E talvez seja justamente aí que o problema do nascimento de Jesus se torne historicamente mais interessante. A questão deixa de ser apenas “onde nasceu Jesus?” e passa a ser “por que os primeiros cristãos precisaram dizer que Jesus nasceu em Belém?”. Essa segunda pergunta nos conduz diretamente ao coração da formação da cristologia primitiva. O nascimento em Belém, a genealogia davídica, a concepção virginal e as releituras das Escrituras não são elementos independentes: fazem parte de um processo pelo qual a memória de um personagem histórico foi reorganizada à luz das categorias messiânicas disponíveis no judaísmo do período. A pesquisa contemporânea sobre as narrativas da infância continua precisamente nesse ponto: compreender como memória, tradição, literatura e teologia se entrelaçam na construção das narrativas sobre as origens de Jesus.
Assim, a hipótese que melhor preserva simultaneamente a força do argumento original e o rigor da investigação histórica pode ser formulada da seguinte maneira: Jesus foi inequivocamente associado a Nazaré e à Galileia, enquanto Belém aparece nas narrativas da infância como o lugar que permite inscrever sua origem na tradição davídica. A historicidade dessa localização permanece possível, mas não demonstrável; sua função teológica, ao contrário, é claramente identificável. O problema não está, portanto, simplesmente em decidir entre dois lugares. Está em reconhecer que os evangelistas estão fazendo algo mais complexo do que registrar um nascimento: estão interpretando esse nascimento. E, ao fazê-lo, transformam uma questão geográfica — Nazaré ou Belém — em uma afirmação teológica muito mais ampla: Jesus de Nazaré é o Cristo, filho de Davi, e sua história precisa ser lida como cumprimento da história de Israel.
Referências
BROWN, Raymond E. The birth of the Messiah: a commentary on the infancy narratives in Matthew and Luke. New York: Doubleday, 1993.

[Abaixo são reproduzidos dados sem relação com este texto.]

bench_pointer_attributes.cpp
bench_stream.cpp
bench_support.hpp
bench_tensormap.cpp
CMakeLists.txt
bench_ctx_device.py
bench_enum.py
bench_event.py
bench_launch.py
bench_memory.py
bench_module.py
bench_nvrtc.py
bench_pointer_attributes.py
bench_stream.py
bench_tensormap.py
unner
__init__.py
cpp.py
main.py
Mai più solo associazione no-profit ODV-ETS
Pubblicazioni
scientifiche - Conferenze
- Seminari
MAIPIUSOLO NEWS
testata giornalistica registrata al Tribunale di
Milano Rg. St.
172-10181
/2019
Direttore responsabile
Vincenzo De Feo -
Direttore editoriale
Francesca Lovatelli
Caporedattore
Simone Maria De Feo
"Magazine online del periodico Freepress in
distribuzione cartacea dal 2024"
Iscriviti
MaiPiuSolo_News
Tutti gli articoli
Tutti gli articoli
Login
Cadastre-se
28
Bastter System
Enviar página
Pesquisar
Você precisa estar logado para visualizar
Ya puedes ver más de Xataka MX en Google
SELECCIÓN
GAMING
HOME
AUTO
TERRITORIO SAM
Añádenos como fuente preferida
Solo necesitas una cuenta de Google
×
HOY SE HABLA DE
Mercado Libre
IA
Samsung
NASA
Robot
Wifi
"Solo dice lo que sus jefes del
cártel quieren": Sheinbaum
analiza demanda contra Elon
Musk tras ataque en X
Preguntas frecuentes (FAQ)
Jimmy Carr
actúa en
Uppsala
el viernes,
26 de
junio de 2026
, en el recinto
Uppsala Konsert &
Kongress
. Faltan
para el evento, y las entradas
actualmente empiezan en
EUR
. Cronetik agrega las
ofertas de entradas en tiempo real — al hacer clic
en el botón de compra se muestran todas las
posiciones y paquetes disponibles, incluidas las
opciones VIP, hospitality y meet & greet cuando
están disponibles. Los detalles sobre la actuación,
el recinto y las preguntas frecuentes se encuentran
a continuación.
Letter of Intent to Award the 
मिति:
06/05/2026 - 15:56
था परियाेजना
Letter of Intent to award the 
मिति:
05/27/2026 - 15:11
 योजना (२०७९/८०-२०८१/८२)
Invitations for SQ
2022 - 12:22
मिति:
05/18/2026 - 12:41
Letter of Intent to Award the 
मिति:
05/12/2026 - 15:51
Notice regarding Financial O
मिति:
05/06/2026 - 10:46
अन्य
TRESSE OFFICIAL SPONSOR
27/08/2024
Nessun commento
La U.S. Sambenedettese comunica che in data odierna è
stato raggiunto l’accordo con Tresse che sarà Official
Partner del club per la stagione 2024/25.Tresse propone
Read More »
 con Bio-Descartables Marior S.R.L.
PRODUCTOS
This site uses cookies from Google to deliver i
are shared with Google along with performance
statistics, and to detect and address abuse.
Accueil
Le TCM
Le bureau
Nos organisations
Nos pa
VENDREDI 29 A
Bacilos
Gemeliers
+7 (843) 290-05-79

CROSSAN, John Dominic. O Jesus histórico: a vida de um camponês judeu do Mediterrâneo. Rio de Janeiro: Imago, 1994.
DAWES, Gregory W. Why historicity still matters: Raymond Brown and the infancy narratives. Pacifica, v. 19, n. 2, p. 156–176, 2006.
HUEBNER, Sabine R. “In those days a decree went out …”. In: Papyri and the Social World of the New Testament. Cambridge: Cambridge University Press, 2019. p. 31–50.

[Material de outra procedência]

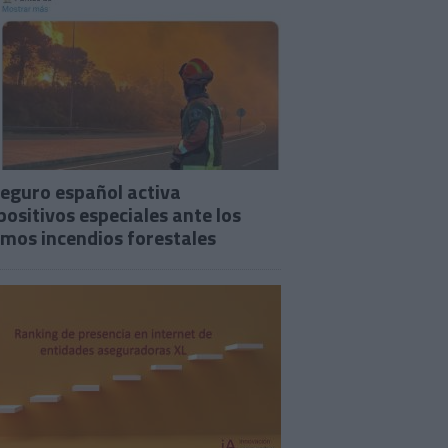
seguro español activa
positivos especiales ante los
imos incendios forestales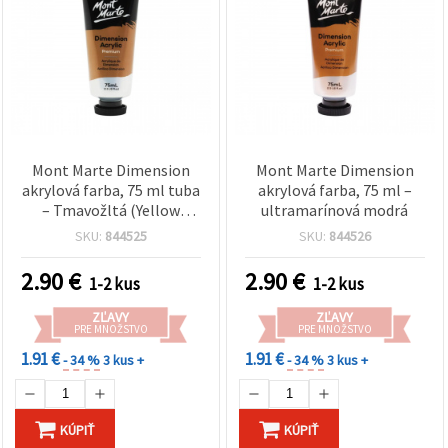
Mont Marte Dimension
Mont Marte Dimension
akrylová farba, 75 ml tuba
akrylová farba, 75 ml –
– Tmavožltá (Yellow
ultramarínová modrá
Deep) | Akrylová farba
SKU:
844525
SKU:
844526
umeleckej kvality na
plátno, maľovanie a
2.90
€
2.90
€
1-2 kus
1-2 kus
kreatívne hobby/DIY
projekty
ZĽAVY
ZĽAVY
PRE MNOŽSTVO
PRE MNOŽSTVO
1.91 €
1.91 €
- 34 %
3 kus +
- 34 %
3 kus +
KÚPIŤ
KÚPIŤ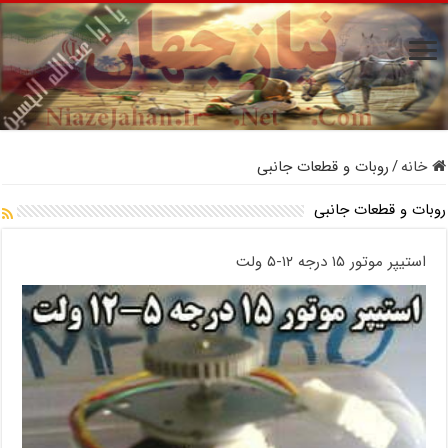
خانه
/
روبات و قطعات جانبی
روبات و قطعات جانبی
استیپر موتور ۱۵ درجه ۱۲-۵ ولت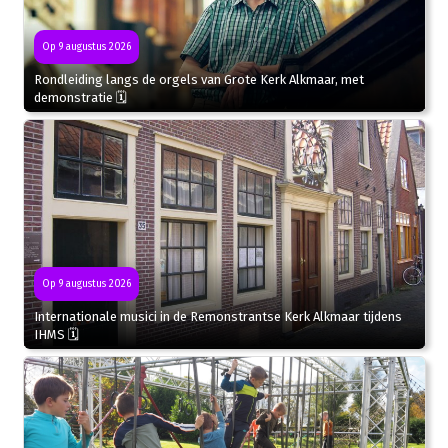
Op 9 augustus 2026
Rondleiding langs de orgels van Grote Kerk Alkmaar, met
demonstratie 🗓
Op 9 augustus 2026
Internationale musici in de Remonstrantse Kerk Alkmaar tijdens
IHMS 🗓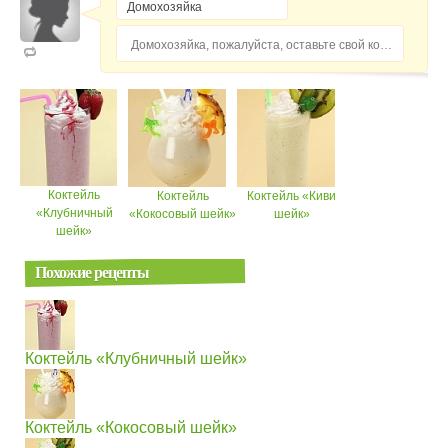
Домохозяйка, пожалуйста, оставьте свой комментарий...
Коктейль
Коктейль
Коктейль «Киви
«Клубничный
«Кокосовый шейк»
шейк»
шейк»
Похожие рецепты
Коктейль «Клубничный шейк»
Коктейль «Кокосовый шейк»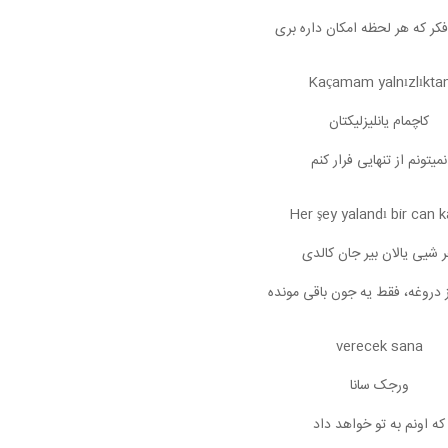
فکر که هر لحظه امکان داره بری
Kaçamam yalnızlıkta
کاچمام یانلیزلیکتان
نمیتونم از تنهایی فرار کنم
Her şey yalandı bir can k
 شیی یالان بیر جان کالدی
 دروغه، فقط یه جون باقی مونده
verecek sana
ورجک سانا
که اونم به تو خواهد داد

KOESTER, Helmut. Introdução ao Novo Testamento: história e literatura do cristianismo primitivo. São Paulo: Paulus, 2005.

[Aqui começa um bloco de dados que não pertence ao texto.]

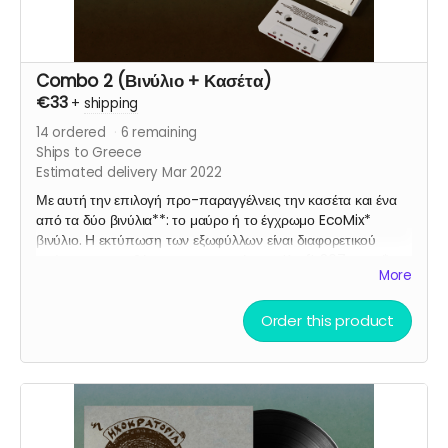
Combo 2 (Βινύλιο + Κασέτα)
€33
+
shipping
14
ordered
6
remaining
Ships to Greece
Estimated delivery Mar 2022
Με αυτή την επιλογή προ-παραγγέλνεις την κασέτα και ένα
από τα δύο βινύλια**: το μαύρο ή το έγχρωμο EcoMix*
βινύλιο. Η εκτύπωση των εξωφύλλων είναι διαφορετικού
χρώματος το καθένα και εκτυπωμένο σε Kraft 307gsm. *
More
πληροφορίες για το EcoMix Vinyl στην περιγραφή του
project. **επιλέγεις ένα από τα δύο βινύλια στο επόμενο
βήμα της προ-παραγγελίας.
Order this product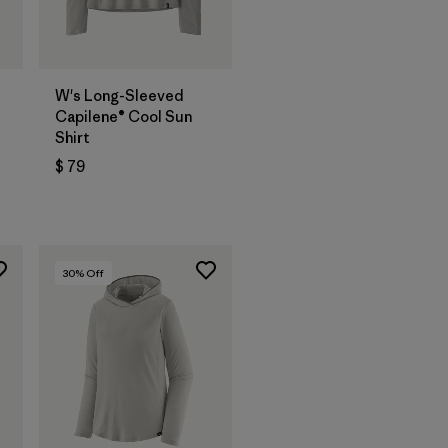
W's Long-Sleeved
Capilene® Cool Sun
Shirt
$ 79
rios
30
% Off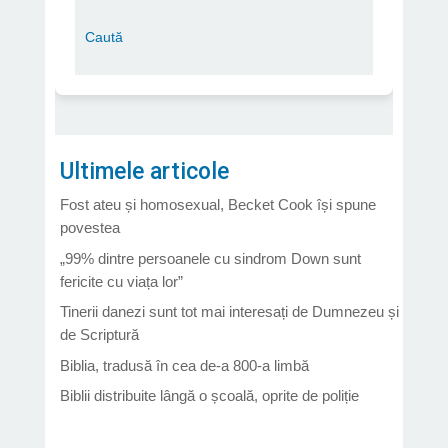
Ultimele articole
Fost ateu și homosexual, Becket Cook își spune
povestea
„99% dintre persoanele cu sindrom Down sunt
fericite cu viața lor”
Tinerii danezi sunt tot mai interesați de Dumnezeu și
de Scriptură
Biblia, tradusă în cea de-a 800-a limbă
Biblii distribuite lângă o școală, oprite de poliție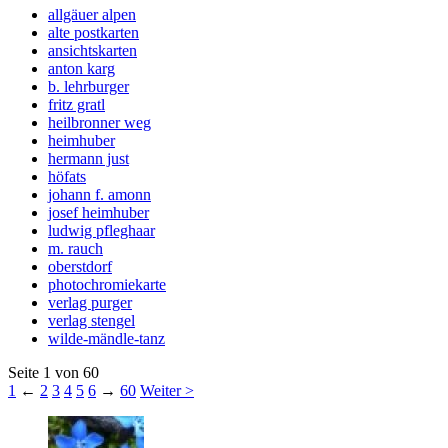
allgäuer alpen
alte postkarten
ansichtskarten
anton karg
b. lehrburger
fritz gratl
heilbronner weg
heimhuber
hermann just
höfats
johann f. amonn
josef heimhuber
ludwig pfleghaar
m. rauch
oberstdorf
photochromiekarte
verlag purger
verlag stengel
wilde-mändle-tanz
Seite 1 von 60
1
←
2
3
4
5
6
→
60
Weiter >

MOSSHAMMER, Alden A. Evidence for the chronology of Jesus. In: The Easter Computus and the Origins of the Christian Era. Oxford: Oxford University Press, 2008. p. 319–338.
THORLEV, John. The Nativity Census: What Does Luke Actually Say? Greece & Rome, 2009.
VERMES, Geza. Jesus e o mundo do Judaísmo. São Paulo: Loyola, 2007.
ZUURMOND, Rochus. Procurais o Jesus histórico?. São Paulo: Paulus, [s.d.].